One area significantly bucking the trend for reduced footfall was Snowdonia, with figures from Visit Wales suggesting more people intended to visit the national park than anywhere else in Wales over the next few months.
"I would say it's been the busiest summer that we have ever seen," said Helen Pye, the park's engagement officer.
"August was incredibly busy - and September the figures were up by about 40 to 50% compared to a normal year."
However, having large numbers of visitors concentrated in certain areas has heightened fears about over-tourism.
"The tourism industry is incredibly important to us, but we've been seeing a huge increase in the challenges we already had," said Ms Pye.
"There's been an increase in traffic, pollution and noise in the national park. We've also seen huge amounts of litter in the area and anti-social behaviour and fly camping."
However, she and others in the industry hope Wales can follow the lead of countries such as New Zealand and Iceland in introducing a sustainable tourism model - which would aim to spread visitors more evenly by promoting less well-known places.
"Sustainable tourism is about reducing the negative impacts of tourism and maximising the benefits," explained Louise Dixey, from Cardiff Metropolitan University's Next Tourism Generation project.
"It's not about the number of visitors, but it's about how much they spend and whether their visit can benefit local communities.
"There needs to be an emphasis on almost de-marketing some of these hotspots like Snowdonia and marketing unheard of places in Wales to try and spread the visitor load and make it more manageable."
A winter break centred around long walks and dining out can be seen as bringing in far more benefit for less impact than a daytrip to the beach in the height of summer, for example, where the only expenses may be car parking and an ice cream.
However, for some, the strategy still would not go far enough.
Howard Huws, from Welsh language group, Cylch yr Iaith, said some Welsh-speaking communities had been feeling "overwhelmed" by the tourist trade for decades.
"We're constantly being told that the only way to deal with tourism is to bolster it further - but we are in a situation where it's already wreaking damage," said Mr Huws.
"People find themselves with few job opportunities - and any opportunities in tourism are seasonal and low paid.
"The cost of having those jobs is people then find themselves priced out of the housing market.

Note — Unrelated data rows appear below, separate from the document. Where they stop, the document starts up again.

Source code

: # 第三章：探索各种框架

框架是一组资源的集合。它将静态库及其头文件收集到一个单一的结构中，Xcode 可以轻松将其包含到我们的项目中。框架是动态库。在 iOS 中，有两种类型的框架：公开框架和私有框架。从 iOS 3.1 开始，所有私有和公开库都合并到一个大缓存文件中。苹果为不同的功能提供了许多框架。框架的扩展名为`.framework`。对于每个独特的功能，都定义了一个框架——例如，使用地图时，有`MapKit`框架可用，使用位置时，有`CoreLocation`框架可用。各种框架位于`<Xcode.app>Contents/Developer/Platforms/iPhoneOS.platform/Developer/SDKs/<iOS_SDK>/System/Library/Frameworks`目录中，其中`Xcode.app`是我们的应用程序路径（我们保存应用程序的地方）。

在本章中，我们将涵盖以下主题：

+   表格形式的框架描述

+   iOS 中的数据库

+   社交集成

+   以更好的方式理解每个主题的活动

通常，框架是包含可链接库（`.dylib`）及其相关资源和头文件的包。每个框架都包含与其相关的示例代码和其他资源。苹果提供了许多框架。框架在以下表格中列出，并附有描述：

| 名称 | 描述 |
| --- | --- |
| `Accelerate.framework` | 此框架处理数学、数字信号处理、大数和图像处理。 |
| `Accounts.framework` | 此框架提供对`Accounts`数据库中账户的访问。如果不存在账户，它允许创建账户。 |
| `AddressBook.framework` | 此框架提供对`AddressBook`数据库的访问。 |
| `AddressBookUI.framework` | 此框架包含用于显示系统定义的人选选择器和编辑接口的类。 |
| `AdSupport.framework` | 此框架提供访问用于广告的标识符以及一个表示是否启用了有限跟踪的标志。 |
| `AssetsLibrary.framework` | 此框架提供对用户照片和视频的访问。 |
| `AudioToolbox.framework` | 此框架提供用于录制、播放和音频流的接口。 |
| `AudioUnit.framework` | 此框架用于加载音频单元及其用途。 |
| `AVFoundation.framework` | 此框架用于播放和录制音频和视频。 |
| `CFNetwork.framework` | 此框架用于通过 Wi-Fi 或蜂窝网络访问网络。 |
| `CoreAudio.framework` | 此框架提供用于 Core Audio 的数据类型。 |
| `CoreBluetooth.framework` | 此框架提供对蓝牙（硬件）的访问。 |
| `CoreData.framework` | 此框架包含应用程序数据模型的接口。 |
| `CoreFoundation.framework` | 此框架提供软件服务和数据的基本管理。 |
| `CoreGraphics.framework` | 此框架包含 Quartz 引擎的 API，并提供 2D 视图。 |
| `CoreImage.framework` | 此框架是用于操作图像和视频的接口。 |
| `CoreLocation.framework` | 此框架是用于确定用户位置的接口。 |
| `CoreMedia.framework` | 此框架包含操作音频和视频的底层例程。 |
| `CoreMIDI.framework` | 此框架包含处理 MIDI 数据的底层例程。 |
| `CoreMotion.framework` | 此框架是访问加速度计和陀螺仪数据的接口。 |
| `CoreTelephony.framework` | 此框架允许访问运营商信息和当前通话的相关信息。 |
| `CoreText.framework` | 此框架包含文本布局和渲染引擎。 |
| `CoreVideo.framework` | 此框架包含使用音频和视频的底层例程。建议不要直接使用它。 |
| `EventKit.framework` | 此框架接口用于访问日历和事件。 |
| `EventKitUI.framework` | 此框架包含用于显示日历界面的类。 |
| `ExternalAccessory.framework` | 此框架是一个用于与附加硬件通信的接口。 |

We find ourselves unable to access the sites within our own landscape where tourism has taken control.
"They are talking about diversifying it and spreading it - but not about controlling it. Without controlling it - nothing is sustainable."
Across the industry there is an acknowledgement coronavirus may have created a strange paradox, simultaneously crippling businesses while potentially increasing their future demand - as people switch from foreign holidays to staycations.
"There is a slight concern given the current situation that many tourism and hospitality businesses might not survive until spring 2021," said Ms Dixey.
"But there has been a surge in domestic demand. So we might actually be in a situation next year where market demand exceeds supply, particularly in relation to accommodation, which would limit the number of visitors."
The Welsh Government said its £1.7bn support package was the "most generous" in the UK and included a £500m economic resilience fund which had "helped protect the livelihoods of more than 100,000 people".
A spokesman added: "Over the course of the pandemic and in the coming years we will continue to listen closely to the people of Wales, the industry and visitors to ensure what we're delivering is sustainable and provides prosperity for everyone."